La dernière fois que j'ai eu aussi mal aux fesses, c'était lors de mon tour du monde à vélo, Sydney – Paris, en 2001-2002. "C'est pour décourager les SDF de la ville, sinon ils viendraient passer toute la journée ici, comme ils le font dans les bibliothèques", m'informe très sérieusement mon confrère, la cinquantaine débutante, un type tout en longueur, venu dans sa besace  un livre épais qui lui sert de coussin, une nécessité absolue pour encaisser la dureté du métal dont sont fait les bancs à l'intérieur de cette salle d'audience où nous nous trouvons. 

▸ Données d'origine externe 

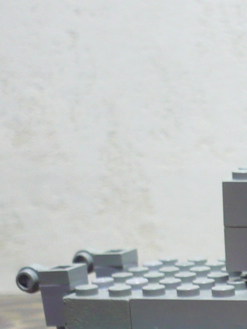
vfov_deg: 17.7
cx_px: 422
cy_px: 349
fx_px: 1028
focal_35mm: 108
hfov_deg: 12.7
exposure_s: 1/20
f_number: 2.8
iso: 200
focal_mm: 5.8
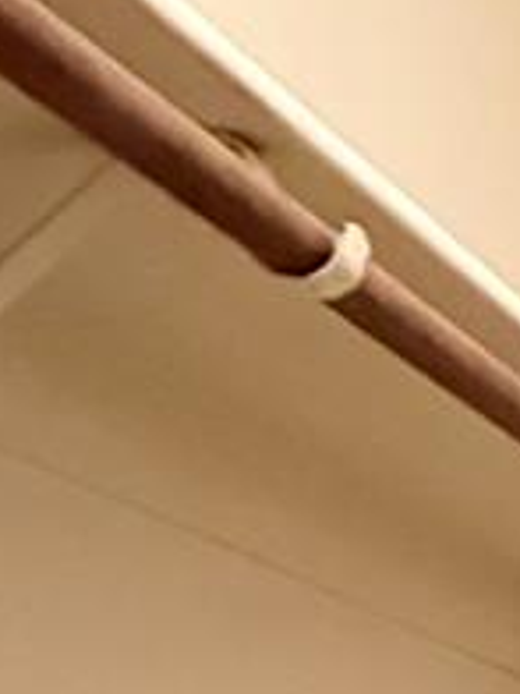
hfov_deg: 10.4
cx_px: 1512
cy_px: 1314
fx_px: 2143
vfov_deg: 15.4
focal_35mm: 107
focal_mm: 2.22
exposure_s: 1/40
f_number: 2.2
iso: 1000
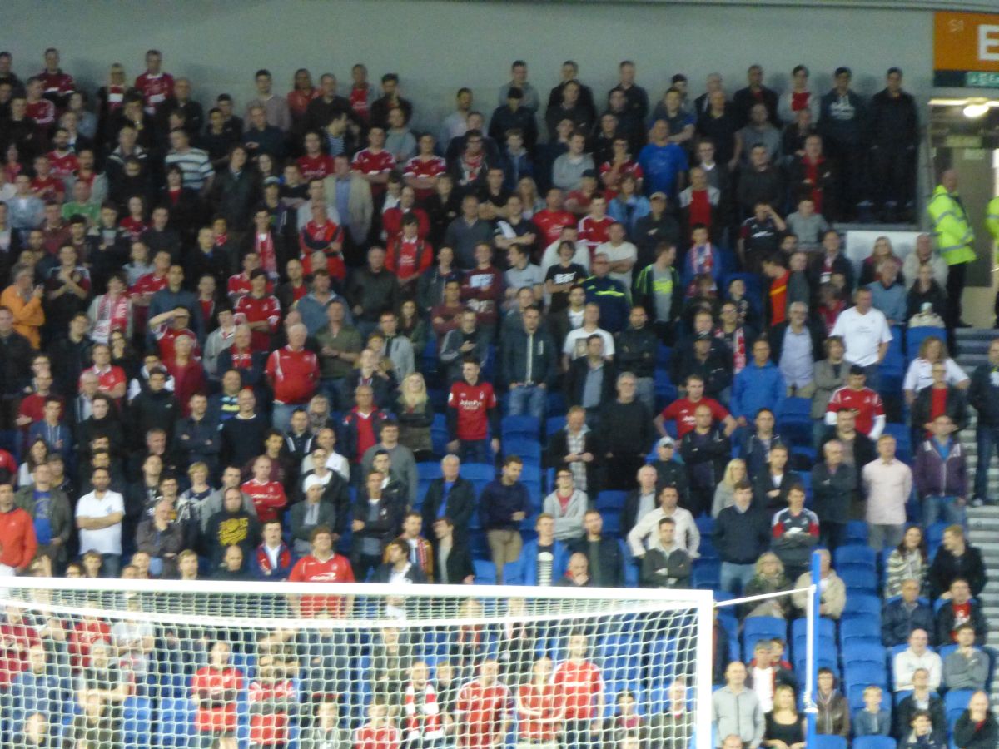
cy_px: 374
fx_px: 13853
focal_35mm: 480
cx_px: 500
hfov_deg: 4.1
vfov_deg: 3.1
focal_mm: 86
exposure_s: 1/15
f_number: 6.4
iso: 1600
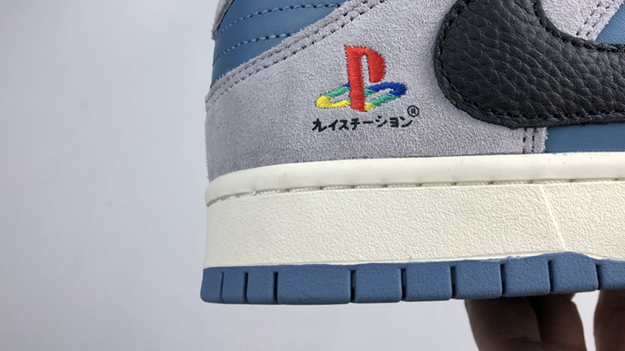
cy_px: 85
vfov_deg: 32.2
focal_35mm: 36
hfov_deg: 55.3
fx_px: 597
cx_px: 325
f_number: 1.8
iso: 32
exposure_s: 1/100
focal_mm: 4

Au début,  je crois qu'il blague mais non, c'est la vérité.  Il tient cette information de la plus haute importance pour nos derrières d'un greffier. Ici, c'est donc le Palais de justice de Nice sur la très chic côte d'azur. Le bâtiment a été refait.  C'est très classe à l'intérieur. On dirait un théâtre. Pour les justiciables, surtout pour ceux qui sont condamnés, ça ne change pas grand chose de pointer la beauté du lieu mais pour les visiteurs comme moi, ça fait plaisir. Ça change du palais de justice de Bobigny, 93, qui a des allures de suicide collectif. 



Ce jour-là, on y croise du beau monde. Dupont Moretti, par exemple, l'avocat vedette, parfois acteur de cinoche, bronzé comme tout, venu à Nice défendre un braqueur multirécidiviste. Comme l'audience qui m'intéresse aujourd'hui, celle de Francesca Pierroti, une Italienne de 30 piges,  poursuivie pour avoir aidé des réfugiés n'est pas prés de commencer, je prends quelques minutes pour aller écouter le ténor du barreau. Comme à chaque fois, c'est brillant.


On dirait une médiathèque à lui tout seul. Il a des formules de dingue ! Même le juge ne le quitte pas des yeux. Un jour, j'irai braquer un Mac Do juste pour pouvoir être défendu par ce type, pour avoir la chance d'être dans le même bureau que lui et pouvoir lui dire pourquoi j'ai déconné. 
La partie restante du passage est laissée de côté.